Written request
In the Opera San Antonio article, rewrite the passage starting at "The most recent" and ending at "in an email.", renaming "production" to "staging".

Text section
↓↓↓

Mel Weingart is retiring as chairman of Opera San Antonio and will become chairman emeritus. Credit: Page Graham for the San Antonio Report

After overseeing two years of a budget surplus, the founder of Opera San Antonio has stepped aside. Mel Weingart, the first chairman of the 4-year-old organization, has retired and will become chairman emeritus.

Blair Labatt, a former Opera San Antonio board member and vice chairman since 2015, will assume the leadership role. In a Thursday news release announcing the transition, Labatt praised Weingart for building a “strong and well-managed opera company … with a growing reputation for artistic excellence.”

The most recent Opera San Antonio production, Macbeth, which ran Sept. 8-9, received positive reviews locally. Artistic and General Director Enrique Carreón-Robledo, hired by Weingart in 2016, will continue in his role. Carreón-Robledo “absolutely” has the support of the board, Labatt wrote in an email.

Weingart “is no stranger to rolling up his sleeves for the success of Opera San Antonio,” having served in various roles including general manager and artistic director, according to a recent sponsored post in the Rivard Report. Weingart also played the role of King Duncan in Macbeth, although that fictional scenario of regicide has no relation to the company’s change in leadership.

↑↑↑

Material shown

↓↓↓

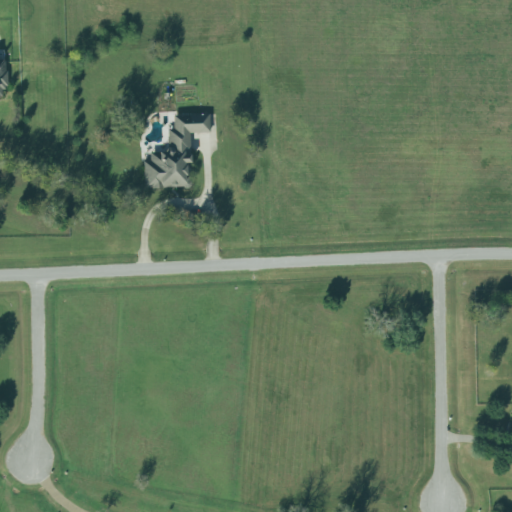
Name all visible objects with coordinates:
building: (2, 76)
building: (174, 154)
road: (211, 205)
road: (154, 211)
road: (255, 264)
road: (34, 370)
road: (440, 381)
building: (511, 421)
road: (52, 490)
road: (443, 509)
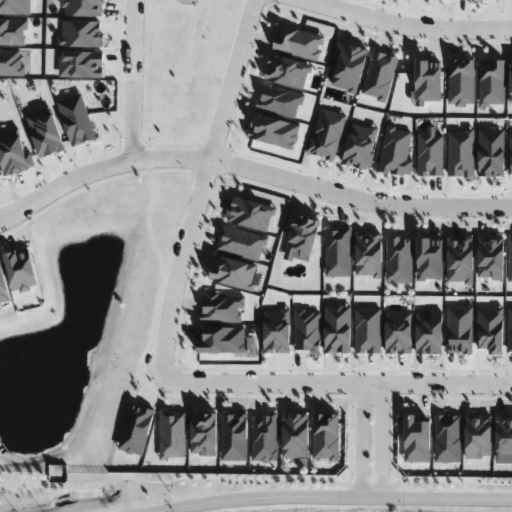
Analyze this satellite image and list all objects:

↑↑↑

Result of the task
The most recent Opera San Antonio staging, Macbeth, which ran Sept. 8-9, received positive reviews locally. Artistic and General Director Enrique Carreón-Robledo, hired by Weingart in 2016, will continue in his role. Carreón-Robledo “absolutely” has the support of the board, Labatt wrote in an email.